Companies which have adopted anti-corruption compliance programs for the first time face a significant set of challenges relating to past conduct. The questions can be very tricky – Do you investigate past conduct for potential improper payments? Should existing third parties be subject to due diligence review or should such a review wait for renewals of existing arrangements?
The statute of limitations for FCPA criminal offenses is five years. However, if the scheme of improper payments is continuing, or continued for a period of time, the beginning of the five-year period can be delayed until the conspiracy ceases to exist. There are not many conspiracies which can meet this test. As a result, a company could face liabilities for improper payments which occurred more than five years ago.
How do companies deal with these challenges? Many companies ignore the issue and work towards future compliance. This can be the most prudent course. But this can be very risky with the increase in whistleblowers and the government’s ability to detect such conduct.
In my view, companies need to make an informed decision by conducting an informal risk assessment related to the past conduct. A subsidiary may have operated in a high risk area and may have engaged in bribery. The nature and extent of this conduct has to assessed, not through an expensive internal investigation, but through informal weighing of relevant information, interviews and risk assessments focused on the number of government interactions.
In the end, a risk decision needs to be made – in many cases, inertia leads to a decision to avoid uncovering a significant problem. The risk of detection or reporting by a whistleblower will be significant. Senior management, in consultation with the Audit or Compliance Committee, needs to address the issue and recommend a decision for the company to take.
Third party due diligence is another matter all together. Existing third parties may have to go through the due diligence process on an immediate timeline. The proper approach depends on the number of third parties, the time needed to investigate and conduct a due diligence review, and the number of “risky” third parties.
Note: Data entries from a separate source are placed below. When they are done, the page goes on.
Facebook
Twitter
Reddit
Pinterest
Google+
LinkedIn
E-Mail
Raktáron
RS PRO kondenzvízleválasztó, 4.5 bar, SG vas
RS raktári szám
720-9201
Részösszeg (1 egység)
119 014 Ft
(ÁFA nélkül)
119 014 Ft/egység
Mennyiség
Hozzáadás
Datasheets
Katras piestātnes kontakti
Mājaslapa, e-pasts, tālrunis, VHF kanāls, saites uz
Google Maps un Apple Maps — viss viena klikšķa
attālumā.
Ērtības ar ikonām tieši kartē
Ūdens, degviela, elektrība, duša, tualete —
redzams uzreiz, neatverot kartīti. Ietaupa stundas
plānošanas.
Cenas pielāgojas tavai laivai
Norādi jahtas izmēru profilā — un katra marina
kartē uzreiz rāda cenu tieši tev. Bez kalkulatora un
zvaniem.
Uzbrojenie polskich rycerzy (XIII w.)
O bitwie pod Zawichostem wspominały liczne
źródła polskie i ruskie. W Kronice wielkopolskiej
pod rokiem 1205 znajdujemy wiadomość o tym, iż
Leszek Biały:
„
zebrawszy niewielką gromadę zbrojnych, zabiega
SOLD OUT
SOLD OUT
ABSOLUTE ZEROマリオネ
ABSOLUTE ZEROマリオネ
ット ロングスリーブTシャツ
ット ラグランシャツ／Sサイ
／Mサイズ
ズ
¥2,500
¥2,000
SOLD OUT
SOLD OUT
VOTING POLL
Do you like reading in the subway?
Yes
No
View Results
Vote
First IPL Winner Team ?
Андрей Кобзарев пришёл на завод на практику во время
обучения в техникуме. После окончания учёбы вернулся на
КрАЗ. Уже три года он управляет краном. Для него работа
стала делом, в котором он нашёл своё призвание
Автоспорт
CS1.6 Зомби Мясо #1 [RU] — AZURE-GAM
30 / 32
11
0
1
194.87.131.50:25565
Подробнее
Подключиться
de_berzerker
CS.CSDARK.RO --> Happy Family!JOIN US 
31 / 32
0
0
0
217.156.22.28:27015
As a first step, it is important to prioritize due diligence reviews of existing third parties based on risk. For example, existing third parties which have no written contract and operate in high risk countries need to be reviewed quickly and terminated if they cannot survive such a review. A priority list for due diligence reviews should be created and when time allows they should be reviewed under the new due diligence program.
Depending on the number of existing third parties, it is impossible to conduct a retrospective due diligence review within a short period of time. Whatever strategy is implemented, it needs to be consistent and it needs to be crafted based on risk.
For most existing third party agents and distributors, a due diligence review may occur at the time of the renewal or a change in the nature of the contractual relationship. A due diligence review, however, of an existing third party is informed by a track record. A company can use this track record to inform the due diligence process and impose anti-corruption requirements on the third party including training, audits and contractual provisions. Assuming there is a level of trust, companies can often impose these requirements with little pushback.
It is important to focus on forward-looking anti-corruption practices. That does not mean you should ignore the past – it can come back to bite you.